YOUR SOLIN GENERATED RECIPE
Egg White Omelette with Chicken Breast and Spinach
Sautéed chicken and spinach folded into a fluffy egg white omelette, finished with slices of creamy avocado.
INGREDIENTS
0.75 cup Egg Whites
1.5 ounces Cooked Chicken Breast, shredded
1 cup Fresh Spinach
0.5 medium Avocado
1 tablespoon Extra Virgin Olive Oil
0.25 cup Red Bell Pepper, diced
PREPARATION
Heat the extra virgin olive oil in a non-stick skillet over medium heat.
Add the diced red bell peppers and sauté for 2-3 minutes until slightly softened.
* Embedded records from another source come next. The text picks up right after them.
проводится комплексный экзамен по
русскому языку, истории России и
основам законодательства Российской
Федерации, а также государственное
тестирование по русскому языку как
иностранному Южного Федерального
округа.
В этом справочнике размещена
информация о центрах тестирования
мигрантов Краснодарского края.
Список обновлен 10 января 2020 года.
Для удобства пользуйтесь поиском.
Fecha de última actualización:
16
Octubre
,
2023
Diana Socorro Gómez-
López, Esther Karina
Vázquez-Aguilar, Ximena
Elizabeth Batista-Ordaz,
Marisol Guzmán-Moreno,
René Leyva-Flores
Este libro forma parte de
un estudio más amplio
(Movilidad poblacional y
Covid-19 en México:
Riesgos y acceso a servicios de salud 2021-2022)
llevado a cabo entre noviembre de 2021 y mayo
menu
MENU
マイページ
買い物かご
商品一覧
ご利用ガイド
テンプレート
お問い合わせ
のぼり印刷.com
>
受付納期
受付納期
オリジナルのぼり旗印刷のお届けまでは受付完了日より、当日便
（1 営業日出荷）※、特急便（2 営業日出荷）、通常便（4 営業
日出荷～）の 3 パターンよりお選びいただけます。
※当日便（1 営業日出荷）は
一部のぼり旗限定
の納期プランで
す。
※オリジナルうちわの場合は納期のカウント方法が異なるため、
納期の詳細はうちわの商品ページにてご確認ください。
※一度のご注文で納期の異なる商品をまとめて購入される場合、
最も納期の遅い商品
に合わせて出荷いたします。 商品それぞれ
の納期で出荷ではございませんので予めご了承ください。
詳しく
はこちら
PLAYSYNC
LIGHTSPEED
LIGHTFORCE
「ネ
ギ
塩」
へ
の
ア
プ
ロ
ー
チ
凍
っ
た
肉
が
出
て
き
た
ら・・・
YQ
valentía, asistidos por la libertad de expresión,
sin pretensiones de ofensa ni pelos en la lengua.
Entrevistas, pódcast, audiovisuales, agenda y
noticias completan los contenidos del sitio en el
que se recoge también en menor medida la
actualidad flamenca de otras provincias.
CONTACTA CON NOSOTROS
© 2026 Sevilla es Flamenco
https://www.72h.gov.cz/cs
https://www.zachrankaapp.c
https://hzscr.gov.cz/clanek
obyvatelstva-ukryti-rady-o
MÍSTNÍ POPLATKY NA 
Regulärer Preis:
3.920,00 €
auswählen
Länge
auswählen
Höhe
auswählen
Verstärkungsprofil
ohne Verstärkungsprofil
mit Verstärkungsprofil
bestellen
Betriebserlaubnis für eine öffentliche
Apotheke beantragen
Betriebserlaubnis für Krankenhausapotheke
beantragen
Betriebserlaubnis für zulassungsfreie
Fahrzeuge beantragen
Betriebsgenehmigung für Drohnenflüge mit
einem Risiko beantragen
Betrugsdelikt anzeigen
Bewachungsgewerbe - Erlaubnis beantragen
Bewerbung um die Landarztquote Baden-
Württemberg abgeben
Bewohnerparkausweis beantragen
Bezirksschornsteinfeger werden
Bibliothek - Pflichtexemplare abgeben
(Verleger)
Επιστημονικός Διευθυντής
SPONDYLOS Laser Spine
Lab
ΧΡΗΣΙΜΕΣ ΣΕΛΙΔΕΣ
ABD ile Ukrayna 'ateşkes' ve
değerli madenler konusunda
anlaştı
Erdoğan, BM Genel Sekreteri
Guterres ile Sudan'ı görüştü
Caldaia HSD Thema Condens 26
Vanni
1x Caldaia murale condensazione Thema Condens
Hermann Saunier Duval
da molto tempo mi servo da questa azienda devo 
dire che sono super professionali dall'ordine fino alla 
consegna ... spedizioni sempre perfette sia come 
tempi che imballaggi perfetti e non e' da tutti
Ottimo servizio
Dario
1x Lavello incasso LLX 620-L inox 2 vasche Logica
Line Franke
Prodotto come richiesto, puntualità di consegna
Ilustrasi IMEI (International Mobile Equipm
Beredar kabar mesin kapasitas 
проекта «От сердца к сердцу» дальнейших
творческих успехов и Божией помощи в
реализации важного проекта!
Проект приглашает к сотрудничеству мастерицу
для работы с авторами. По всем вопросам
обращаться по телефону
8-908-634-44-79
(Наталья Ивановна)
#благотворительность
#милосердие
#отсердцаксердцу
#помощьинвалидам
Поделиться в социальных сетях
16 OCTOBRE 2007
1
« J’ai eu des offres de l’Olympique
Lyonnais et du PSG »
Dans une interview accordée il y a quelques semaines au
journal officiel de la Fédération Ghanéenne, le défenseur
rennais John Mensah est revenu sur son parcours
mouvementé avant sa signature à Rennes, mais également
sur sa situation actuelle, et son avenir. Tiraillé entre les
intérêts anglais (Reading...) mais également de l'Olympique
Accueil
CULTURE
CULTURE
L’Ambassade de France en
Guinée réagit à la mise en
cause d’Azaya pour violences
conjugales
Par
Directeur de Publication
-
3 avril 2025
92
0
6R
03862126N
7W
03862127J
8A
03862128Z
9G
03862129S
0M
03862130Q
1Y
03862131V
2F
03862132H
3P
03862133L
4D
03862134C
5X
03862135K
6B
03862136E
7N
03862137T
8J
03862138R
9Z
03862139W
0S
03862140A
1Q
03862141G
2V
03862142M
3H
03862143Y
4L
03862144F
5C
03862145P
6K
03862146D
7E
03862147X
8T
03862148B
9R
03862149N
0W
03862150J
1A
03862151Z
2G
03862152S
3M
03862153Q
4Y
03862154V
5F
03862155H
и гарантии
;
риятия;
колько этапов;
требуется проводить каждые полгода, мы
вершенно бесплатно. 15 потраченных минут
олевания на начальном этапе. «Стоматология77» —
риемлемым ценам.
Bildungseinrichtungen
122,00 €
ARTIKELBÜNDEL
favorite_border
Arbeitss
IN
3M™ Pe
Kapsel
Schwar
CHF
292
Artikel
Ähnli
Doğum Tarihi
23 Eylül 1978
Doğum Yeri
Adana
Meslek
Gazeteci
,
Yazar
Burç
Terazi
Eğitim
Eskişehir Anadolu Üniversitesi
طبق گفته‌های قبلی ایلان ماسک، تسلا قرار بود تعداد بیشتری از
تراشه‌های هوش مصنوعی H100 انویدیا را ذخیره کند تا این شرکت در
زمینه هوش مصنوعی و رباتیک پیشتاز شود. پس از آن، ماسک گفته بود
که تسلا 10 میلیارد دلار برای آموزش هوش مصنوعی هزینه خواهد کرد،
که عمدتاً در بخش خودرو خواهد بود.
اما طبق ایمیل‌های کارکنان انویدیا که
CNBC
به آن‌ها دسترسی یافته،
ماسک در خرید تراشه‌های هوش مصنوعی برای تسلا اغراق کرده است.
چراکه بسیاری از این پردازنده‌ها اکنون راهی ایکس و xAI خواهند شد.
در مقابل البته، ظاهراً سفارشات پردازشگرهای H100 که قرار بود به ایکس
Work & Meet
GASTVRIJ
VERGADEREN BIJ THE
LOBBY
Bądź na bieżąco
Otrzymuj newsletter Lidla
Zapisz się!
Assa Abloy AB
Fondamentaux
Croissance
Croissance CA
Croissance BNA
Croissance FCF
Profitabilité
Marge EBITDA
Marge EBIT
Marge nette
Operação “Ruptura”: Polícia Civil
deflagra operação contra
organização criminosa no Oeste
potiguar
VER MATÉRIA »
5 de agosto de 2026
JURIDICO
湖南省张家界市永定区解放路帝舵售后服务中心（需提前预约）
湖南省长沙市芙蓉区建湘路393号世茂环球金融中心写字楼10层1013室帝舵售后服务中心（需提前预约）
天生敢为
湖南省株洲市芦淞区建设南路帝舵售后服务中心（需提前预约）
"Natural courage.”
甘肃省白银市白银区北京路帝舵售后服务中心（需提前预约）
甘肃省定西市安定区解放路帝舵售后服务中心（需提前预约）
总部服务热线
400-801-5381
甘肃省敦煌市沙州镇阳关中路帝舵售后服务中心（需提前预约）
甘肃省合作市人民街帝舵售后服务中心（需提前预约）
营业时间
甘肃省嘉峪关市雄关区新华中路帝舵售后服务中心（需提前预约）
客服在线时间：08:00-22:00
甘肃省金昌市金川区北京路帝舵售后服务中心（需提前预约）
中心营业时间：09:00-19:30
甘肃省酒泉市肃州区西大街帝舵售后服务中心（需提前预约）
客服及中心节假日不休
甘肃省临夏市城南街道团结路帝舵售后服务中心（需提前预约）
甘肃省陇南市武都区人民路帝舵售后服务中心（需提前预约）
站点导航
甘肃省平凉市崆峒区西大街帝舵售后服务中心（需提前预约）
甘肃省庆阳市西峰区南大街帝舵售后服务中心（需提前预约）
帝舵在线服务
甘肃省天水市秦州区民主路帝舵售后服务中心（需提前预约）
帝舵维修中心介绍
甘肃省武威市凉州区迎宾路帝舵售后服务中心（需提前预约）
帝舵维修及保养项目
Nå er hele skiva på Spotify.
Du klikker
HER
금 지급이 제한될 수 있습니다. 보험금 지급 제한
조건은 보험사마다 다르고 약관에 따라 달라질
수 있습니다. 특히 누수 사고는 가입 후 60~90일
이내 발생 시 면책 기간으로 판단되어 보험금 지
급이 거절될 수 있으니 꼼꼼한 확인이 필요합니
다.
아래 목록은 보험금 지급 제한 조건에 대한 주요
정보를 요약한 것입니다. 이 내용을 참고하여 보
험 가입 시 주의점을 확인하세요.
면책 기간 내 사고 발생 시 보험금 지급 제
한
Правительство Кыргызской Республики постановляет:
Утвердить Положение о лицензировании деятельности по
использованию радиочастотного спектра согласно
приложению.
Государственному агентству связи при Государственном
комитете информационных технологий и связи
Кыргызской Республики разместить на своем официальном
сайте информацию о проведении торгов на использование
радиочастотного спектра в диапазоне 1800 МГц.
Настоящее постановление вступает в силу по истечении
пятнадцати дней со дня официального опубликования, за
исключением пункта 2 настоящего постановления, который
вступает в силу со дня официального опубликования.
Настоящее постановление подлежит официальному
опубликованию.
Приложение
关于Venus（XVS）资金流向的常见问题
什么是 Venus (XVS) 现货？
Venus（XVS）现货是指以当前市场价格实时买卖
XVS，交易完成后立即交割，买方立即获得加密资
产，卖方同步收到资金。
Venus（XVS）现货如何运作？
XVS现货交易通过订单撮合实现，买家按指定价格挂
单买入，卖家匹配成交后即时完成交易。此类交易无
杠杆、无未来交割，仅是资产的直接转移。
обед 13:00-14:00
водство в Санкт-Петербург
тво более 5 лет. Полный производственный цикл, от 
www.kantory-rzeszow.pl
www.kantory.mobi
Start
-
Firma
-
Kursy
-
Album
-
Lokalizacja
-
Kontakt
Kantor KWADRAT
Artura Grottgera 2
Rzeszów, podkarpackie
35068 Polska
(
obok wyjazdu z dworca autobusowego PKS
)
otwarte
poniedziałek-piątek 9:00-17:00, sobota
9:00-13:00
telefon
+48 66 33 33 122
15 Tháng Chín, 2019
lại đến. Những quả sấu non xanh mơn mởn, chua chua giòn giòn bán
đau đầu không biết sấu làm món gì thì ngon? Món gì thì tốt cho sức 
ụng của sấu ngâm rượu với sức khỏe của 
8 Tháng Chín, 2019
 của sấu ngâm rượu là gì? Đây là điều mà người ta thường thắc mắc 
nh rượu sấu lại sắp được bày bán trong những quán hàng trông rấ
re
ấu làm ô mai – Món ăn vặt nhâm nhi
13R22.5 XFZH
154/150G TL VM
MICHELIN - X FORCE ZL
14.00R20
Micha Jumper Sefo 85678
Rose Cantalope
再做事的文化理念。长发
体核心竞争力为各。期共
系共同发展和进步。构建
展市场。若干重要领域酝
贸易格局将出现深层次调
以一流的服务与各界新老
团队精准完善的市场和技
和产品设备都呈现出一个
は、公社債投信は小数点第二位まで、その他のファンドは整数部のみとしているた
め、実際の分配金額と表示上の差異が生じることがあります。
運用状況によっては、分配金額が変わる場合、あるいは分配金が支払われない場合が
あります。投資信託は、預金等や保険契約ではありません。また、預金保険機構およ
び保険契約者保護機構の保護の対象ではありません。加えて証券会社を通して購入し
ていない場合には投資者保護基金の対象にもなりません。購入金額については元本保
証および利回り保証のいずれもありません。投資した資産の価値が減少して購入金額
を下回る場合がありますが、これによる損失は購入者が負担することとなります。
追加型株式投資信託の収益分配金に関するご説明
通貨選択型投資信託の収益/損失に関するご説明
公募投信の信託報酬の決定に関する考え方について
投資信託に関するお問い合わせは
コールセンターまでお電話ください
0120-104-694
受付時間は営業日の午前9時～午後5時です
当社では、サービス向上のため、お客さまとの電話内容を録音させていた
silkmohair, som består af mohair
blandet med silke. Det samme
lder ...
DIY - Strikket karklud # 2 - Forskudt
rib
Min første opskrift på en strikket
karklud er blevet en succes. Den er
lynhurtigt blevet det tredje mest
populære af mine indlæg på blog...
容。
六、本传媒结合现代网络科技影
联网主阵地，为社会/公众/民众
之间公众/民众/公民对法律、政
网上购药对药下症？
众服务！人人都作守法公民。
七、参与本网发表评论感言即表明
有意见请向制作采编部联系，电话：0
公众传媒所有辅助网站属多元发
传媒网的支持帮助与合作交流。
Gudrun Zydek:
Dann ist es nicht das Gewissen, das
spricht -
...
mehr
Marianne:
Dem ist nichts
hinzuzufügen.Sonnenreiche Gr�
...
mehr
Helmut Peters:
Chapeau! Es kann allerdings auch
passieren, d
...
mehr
Toss in the fresh spinach and shredded chicken breast, cooking just until the spinach is wilted and the chicken is warmed through.
Remove the chicken and vegetable mixture from the pan and set aside.
Wipe the pan if necessary and pour in the egg whites, swirling to ensure they cover the bottom of the pan.
Allow the egg whites to cook undisturbed until the edges are set and the center is opaque.
Place the chicken and spinach mixture onto one half of the omelette.
Carefully fold the other half over the filling and slide the omelette onto a plate.
Slice the avocado and place it on top of the omelette before serving.